**Exercise goal:** Find the line containing "Sets a template" in the entries below. Restate it and each line after it, word for word, up to and including the line containing "OBAATANPA RADIO NETWORK".

**Input data:**

# # # # # # #

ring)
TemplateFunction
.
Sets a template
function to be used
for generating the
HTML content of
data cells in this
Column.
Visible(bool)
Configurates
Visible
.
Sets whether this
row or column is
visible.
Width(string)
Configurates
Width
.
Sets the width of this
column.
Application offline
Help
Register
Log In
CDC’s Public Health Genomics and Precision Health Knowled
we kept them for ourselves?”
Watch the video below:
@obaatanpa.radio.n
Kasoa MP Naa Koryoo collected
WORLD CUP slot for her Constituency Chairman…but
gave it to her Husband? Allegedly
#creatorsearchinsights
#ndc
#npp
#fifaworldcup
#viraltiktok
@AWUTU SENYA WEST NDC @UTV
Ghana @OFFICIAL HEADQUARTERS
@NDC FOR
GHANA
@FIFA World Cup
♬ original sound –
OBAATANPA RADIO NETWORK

# # # # # # #

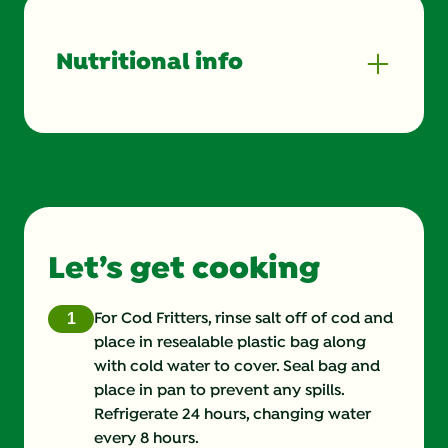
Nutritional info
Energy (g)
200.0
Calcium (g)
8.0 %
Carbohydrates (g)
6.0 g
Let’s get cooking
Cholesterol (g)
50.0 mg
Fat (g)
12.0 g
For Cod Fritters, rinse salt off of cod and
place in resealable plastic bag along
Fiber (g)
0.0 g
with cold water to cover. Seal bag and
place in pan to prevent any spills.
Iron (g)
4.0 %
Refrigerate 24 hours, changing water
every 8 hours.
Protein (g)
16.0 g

# # # # # # #

**Answer to the exercise:**
Sets a template
function to be used
for generating the
HTML content of
data cells in this
Column.
Visible(bool)
Configurates
Visible
.
Sets whether this
row or column is
visible.
Width(string)
Configurates
Width
.
Sets the width of this
column.
Application offline
Help
Register
Log In
CDC’s Public Health Genomics and Precision Health Knowled
we kept them for ourselves?”
Watch the video below:
@obaatanpa.radio.n
Kasoa MP Naa Koryoo collected
WORLD CUP slot for her Constituency Chairman…but
gave it to her Husband? Allegedly
#creatorsearchinsights
#ndc
#npp
#fifaworldcup
#viraltiktok
@AWUTU SENYA WEST NDC @UTV
Ghana @OFFICIAL HEADQUARTERS
@NDC FOR
GHANA
@FIFA World Cup
♬ original sound –
OBAATANPA RADIO NETWORK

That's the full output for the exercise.